■ **WHAT IS EXPECTED**
Emit the line that holds "image shows immunohistochemical" and all lines following it through the end of the data, verbatim, and nothing else.

Collected data entries
━━━━━━━━━━━━━━━━━━━━
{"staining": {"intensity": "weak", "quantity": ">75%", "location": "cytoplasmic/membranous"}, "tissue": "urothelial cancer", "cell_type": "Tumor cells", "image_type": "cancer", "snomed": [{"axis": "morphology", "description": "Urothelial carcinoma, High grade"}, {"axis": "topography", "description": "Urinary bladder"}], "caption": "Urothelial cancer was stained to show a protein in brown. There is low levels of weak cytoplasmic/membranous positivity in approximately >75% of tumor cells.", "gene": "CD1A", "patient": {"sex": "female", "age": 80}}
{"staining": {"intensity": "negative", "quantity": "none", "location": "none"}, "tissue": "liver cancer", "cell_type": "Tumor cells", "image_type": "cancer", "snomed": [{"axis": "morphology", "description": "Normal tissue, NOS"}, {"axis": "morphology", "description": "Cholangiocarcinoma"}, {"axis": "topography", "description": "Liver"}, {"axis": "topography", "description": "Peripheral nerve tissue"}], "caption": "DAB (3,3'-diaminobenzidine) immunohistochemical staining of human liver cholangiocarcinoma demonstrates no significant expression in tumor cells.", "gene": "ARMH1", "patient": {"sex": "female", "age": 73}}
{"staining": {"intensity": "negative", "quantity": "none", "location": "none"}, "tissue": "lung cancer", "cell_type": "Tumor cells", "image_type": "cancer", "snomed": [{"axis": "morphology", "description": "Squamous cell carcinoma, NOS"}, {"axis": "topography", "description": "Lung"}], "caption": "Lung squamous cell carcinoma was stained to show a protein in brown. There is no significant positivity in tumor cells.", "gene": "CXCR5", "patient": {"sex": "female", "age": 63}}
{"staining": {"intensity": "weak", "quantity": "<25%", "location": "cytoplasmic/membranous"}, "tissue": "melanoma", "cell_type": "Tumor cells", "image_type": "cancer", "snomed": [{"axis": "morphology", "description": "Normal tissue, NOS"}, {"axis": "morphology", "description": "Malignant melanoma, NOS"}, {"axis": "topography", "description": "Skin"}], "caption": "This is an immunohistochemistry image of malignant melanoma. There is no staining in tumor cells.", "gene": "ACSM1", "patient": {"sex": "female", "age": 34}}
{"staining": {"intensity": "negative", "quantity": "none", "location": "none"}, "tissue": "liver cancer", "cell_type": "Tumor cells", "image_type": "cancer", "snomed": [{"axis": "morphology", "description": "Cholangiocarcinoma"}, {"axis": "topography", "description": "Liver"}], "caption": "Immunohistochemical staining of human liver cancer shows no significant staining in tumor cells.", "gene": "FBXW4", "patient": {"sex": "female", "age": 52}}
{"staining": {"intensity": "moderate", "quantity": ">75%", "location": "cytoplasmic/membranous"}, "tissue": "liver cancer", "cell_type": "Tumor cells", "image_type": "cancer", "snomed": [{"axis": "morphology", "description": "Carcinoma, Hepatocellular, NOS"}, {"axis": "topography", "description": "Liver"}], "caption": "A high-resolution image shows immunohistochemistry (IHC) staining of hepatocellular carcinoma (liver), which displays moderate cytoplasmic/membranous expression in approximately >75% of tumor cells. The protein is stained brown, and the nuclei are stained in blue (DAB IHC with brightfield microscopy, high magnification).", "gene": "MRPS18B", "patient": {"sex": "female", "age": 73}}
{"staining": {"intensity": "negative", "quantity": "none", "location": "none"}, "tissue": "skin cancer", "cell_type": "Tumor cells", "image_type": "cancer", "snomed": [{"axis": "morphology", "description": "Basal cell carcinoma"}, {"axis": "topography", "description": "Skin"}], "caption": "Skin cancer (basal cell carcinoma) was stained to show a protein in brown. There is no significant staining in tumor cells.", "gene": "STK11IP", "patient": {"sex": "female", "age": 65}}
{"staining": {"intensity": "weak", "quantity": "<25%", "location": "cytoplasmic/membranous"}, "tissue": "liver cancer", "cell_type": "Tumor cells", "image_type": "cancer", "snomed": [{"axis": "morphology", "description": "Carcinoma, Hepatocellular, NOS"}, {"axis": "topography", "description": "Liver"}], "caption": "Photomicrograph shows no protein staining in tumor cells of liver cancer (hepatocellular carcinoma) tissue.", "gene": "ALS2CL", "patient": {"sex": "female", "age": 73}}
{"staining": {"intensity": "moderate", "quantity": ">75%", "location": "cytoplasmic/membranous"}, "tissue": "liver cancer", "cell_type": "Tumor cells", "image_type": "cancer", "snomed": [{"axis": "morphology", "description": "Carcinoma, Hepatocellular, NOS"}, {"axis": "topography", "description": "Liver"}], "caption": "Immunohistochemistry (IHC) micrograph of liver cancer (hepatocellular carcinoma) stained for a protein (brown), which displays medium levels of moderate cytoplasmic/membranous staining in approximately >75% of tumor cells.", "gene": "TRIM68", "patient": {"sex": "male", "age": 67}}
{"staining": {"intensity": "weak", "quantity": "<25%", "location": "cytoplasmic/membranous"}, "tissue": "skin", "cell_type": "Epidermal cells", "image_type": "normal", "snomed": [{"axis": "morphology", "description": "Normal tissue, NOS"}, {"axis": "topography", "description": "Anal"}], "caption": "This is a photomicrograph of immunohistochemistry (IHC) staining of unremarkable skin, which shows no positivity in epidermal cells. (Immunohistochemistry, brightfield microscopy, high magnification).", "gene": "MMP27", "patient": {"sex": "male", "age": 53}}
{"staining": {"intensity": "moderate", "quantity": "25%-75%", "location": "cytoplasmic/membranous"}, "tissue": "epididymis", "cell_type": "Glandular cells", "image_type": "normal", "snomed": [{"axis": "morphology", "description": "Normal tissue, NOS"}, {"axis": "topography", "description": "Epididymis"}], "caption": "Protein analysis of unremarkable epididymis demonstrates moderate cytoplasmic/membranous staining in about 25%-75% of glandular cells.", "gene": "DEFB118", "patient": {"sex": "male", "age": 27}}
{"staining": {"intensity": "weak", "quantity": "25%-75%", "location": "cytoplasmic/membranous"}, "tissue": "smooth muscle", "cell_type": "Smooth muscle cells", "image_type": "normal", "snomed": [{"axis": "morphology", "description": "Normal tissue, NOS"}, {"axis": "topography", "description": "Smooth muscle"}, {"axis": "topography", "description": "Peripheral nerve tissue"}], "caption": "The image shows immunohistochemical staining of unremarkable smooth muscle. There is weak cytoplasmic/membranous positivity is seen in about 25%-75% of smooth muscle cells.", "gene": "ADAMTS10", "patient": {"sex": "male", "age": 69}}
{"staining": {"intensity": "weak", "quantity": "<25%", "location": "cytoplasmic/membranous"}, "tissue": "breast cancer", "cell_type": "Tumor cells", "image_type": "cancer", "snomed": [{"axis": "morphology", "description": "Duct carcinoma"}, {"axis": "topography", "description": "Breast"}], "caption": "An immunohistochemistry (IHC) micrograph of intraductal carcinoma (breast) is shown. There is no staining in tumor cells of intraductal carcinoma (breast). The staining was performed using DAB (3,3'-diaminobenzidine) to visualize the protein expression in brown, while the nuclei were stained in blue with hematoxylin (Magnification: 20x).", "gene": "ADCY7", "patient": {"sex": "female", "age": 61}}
━━━━━━━━━━━━━━━━━━━━
■ **RESPONSE TO THE TASK**
{"staining": {"intensity": "weak", "quantity": "25%-75%", "location": "cytoplasmic/membranous"}, "tissue": "smooth muscle", "cell_type": "Smooth muscle cells", "image_type": "normal", "snomed": [{"axis": "morphology", "description": "Normal tissue, NOS"}, {"axis": "topography", "description": "Smooth muscle"}, {"axis": "topography", "description": "Peripheral nerve tissue"}], "caption": "The image shows immunohistochemical staining of unremarkable smooth muscle. There is weak cytoplasmic/membranous positivity is seen in about 25%-75% of smooth muscle cells.", "gene": "ADAMTS10", "patient": {"sex": "male", "age": 69}}
{"staining": {"intensity": "weak", "quantity": "<25%", "location": "cytoplasmic/membranous"}, "tissue": "breast cancer", "cell_type": "Tumor cells", "image_type": "cancer", "snomed": [{"axis": "morphology", "description": "Duct carcinoma"}, {"axis": "topography", "description": "Breast"}], "caption": "An immunohistochemistry (IHC) micrograph of intraductal carcinoma (breast) is shown. There is no staining in tumor cells of intraductal carcinoma (breast). The staining was performed using DAB (3,3'-diaminobenzidine) to visualize the protein expression in brown, while the nuclei were stained in blue with hematoxylin (Magnification: 20x).", "gene": "ADCY7", "patient": {"sex": "female", "age": 61}}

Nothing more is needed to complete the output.